◆ **EXERCÍCIO**
Localize nas linhas abaixo todas as que contêm a palavra "Dich" e copie cada uma delas. Leve em conta a diferença entre maiúsculas e minúsculas.

◆ **DADOS**
╔══

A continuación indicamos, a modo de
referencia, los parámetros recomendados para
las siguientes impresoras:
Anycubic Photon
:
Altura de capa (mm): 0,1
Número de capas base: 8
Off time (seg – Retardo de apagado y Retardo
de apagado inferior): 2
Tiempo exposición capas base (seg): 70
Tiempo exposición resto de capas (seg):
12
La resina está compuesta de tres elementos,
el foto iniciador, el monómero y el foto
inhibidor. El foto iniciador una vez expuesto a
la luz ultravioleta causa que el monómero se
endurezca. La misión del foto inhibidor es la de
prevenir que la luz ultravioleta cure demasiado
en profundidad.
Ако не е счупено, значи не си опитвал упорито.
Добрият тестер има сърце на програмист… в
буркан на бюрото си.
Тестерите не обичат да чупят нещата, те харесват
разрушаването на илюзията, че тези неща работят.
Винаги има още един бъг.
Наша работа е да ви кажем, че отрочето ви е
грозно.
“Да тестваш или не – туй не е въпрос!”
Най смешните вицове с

╚══
╔══

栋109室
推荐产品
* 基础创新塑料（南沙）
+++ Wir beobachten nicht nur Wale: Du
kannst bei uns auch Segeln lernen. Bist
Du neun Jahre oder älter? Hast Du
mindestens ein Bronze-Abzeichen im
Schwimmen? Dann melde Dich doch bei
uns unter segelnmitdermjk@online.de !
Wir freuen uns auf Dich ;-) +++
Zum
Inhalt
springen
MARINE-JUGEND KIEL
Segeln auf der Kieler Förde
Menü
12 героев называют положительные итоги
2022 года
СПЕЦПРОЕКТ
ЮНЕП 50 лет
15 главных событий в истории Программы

╚══

◆ **RESPOSTA**
Schwimmen? Dann melde Dich doch bei
Wir freuen uns auf Dich ;-) +++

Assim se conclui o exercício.